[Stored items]
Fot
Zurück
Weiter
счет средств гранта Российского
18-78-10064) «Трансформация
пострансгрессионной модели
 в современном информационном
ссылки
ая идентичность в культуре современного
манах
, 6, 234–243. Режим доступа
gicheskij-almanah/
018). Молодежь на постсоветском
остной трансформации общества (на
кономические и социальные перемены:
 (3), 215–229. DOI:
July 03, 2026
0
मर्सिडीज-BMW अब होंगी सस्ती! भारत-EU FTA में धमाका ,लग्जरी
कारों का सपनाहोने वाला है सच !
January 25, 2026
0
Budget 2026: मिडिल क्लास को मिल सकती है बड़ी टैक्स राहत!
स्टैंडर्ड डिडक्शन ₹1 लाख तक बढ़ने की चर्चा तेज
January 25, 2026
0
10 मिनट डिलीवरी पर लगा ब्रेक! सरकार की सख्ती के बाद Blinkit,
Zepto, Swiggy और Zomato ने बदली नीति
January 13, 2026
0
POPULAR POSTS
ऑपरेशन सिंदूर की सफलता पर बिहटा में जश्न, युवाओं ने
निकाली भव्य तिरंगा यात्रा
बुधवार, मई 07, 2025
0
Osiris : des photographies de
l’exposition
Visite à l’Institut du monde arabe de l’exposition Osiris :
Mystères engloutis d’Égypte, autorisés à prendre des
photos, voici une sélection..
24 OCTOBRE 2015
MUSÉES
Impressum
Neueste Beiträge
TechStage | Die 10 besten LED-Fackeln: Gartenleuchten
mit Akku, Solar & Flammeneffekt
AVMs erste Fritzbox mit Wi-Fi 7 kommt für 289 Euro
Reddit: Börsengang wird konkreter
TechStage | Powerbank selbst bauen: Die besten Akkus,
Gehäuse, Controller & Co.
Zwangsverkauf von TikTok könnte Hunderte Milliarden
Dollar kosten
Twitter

- **Exercise goal**: All records above must be returned exactly as they appear.

- **Result for this exercise**:
Fot
Zurück
Weiter
счет средств гранта Российского
18-78-10064) «Трансформация
пострансгрессионной модели
 в современном информационном
ссылки
ая идентичность в культуре современного
манах
, 6, 234–243. Режим доступа
gicheskij-almanah/
018). Молодежь на постсоветском
остной трансформации общества (на
кономические и социальные перемены:
 (3), 215–229. DOI:
July 03, 2026
0
मर्सिडीज-BMW अब होंगी सस्ती! भारत-EU FTA में धमाका ,लग्जरी
कारों का सपनाहोने वाला है सच !
January 25, 2026
0
Budget 2026: मिडिल क्लास को मिल सकती है बड़ी टैक्स राहत!
स्टैंडर्ड डिडक्शन ₹1 लाख तक बढ़ने की चर्चा तेज
January 25, 2026
0
10 मिनट डिलीवरी पर लगा ब्रेक! सरकार की सख्ती के बाद Blinkit,
Zepto, Swiggy और Zomato ने बदली नीति
January 13, 2026
0
POPULAR POSTS
ऑपरेशन सिंदूर की सफलता पर बिहटा में जश्न, युवाओं ने
निकाली भव्य तिरंगा यात्रा
बुधवार, मई 07, 2025
0
Osiris : des photographies de
l’exposition
Visite à l’Institut du monde arabe de l’exposition Osiris :
Mystères engloutis d’Égypte, autorisés à prendre des
photos, voici une sélection..
24 OCTOBRE 2015
MUSÉES
Impressum
Neueste Beiträge
TechStage | Die 10 besten LED-Fackeln: Gartenleuchten
mit Akku, Solar & Flammeneffekt
AVMs erste Fritzbox mit Wi-Fi 7 kommt für 289 Euro
Reddit: Börsengang wird konkreter
TechStage | Powerbank selbst bauen: Die besten Akkus,
Gehäuse, Controller & Co.
Zwangsverkauf von TikTok könnte Hunderte Milliarden
Dollar kosten
Twitter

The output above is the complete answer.